Hillary has to win this year if her storybook odyssey is to continue. Right now the contest is too close to call. There is little likelihood that Al Gore will provide the huge top-of-the-ticket LBJ coattails that ensured Kennedy's victory over Keating. But his selection of Sen. Joseph I. Lieberman as his running mate might strengthen the Jewish vote for Hillary Clinton in New York.

At least she is not a shooting-gallery target for the New York Times. The state's most influential newspaper says "she has managed to contain, if not totally defuse, the carpetbagger issue" with her line that "I may be new to the neighborhood but I'm not new to your concerns."

An endorsement is yet to come, but neither has there been a repeat of the Times' editorial lambasting of Bobby Kennedy. Sample: "Mr. Kennedy apparently needs New York, but does New York need Bobby Kennedy?"

Month after month during the spring of 1964, he grieved for his murdered brother and wondered what he would do with his life to ensure that John F. Kennedy's legacy would continue. "If I could figure out some cause for me that would keep all that alive and utilize it for the country, that's what I'd do," he told friend and journalist Ben Bradlee.

Anticipating his departure as attorney general, he even volunteered to be ambassador to South Vietnam, but LBJ dared not send him to a place of danger.

Finally there was nothing left but the Senate challenge to Keating. At first, Bobby dismissed the idea: "I'd tell them [voters] right out, if you want someone who has lived in New York all his life vote for Ken Keating."

And when his younger brother Teddy, already a senator from Massachusetts, broke his back in an airplane accident in late June, he publicly proclaimed: "I wish to state that I will not be a candidate for U.S. senator from New York."

Then several developments turned the political scene topsy-turvy.

At that moment, New York was the second-most (after Kansas) Republican state in the country. The GOP held the governorship, two Senate seats, a majority of the congressional delegation, the majority in the state legislature and control of most county governments. Hungry political bosses promised RFK the Democratic nomination on a silver platter.
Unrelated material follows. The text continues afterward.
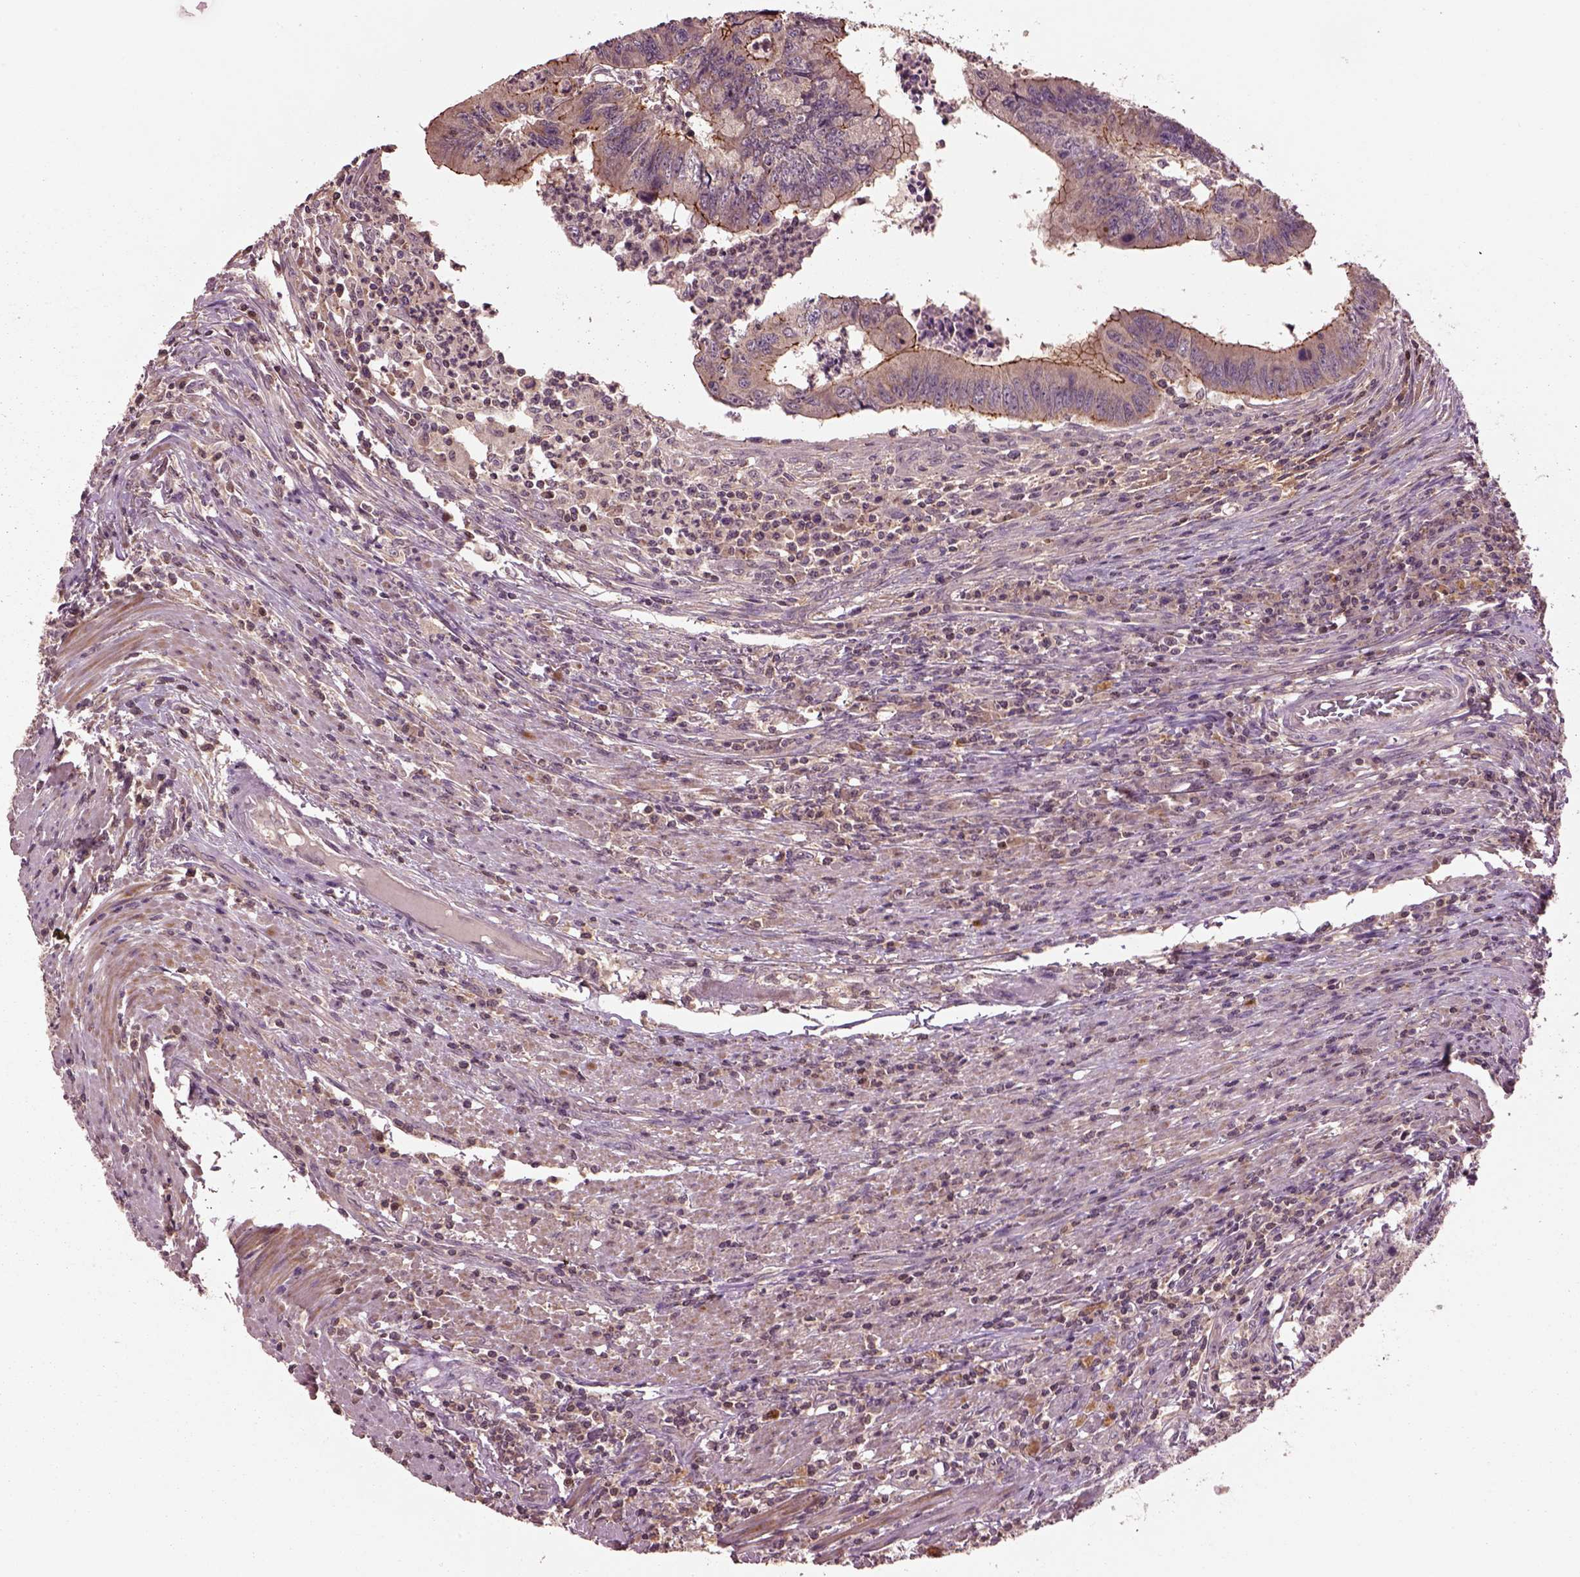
{"staining": {"intensity": "moderate", "quantity": ">75%", "location": "cytoplasmic/membranous"}, "tissue": "colorectal cancer", "cell_type": "Tumor cells", "image_type": "cancer", "snomed": [{"axis": "morphology", "description": "Adenocarcinoma, NOS"}, {"axis": "topography", "description": "Colon"}], "caption": "This image reveals immunohistochemistry (IHC) staining of adenocarcinoma (colorectal), with medium moderate cytoplasmic/membranous staining in about >75% of tumor cells.", "gene": "MTHFS", "patient": {"sex": "male", "age": 53}}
Another problem was Bobby himself. Despondent and unfocused, he took a trip to Berlin, where he spoke from the same spot where President Kennedy had delivered his "Ich bin ein Berliner" speech, and then went on to Poland, where ecstatic crowds greeted him. The overseas journey got his political juices flowing.

And so, ignoring all previous disclaimers, Robert Kennedy entered the lists against Keating and pushed aside home-state Democratic hopefuls as easily as Hillary Clinton was to do in the faraway year of 2000.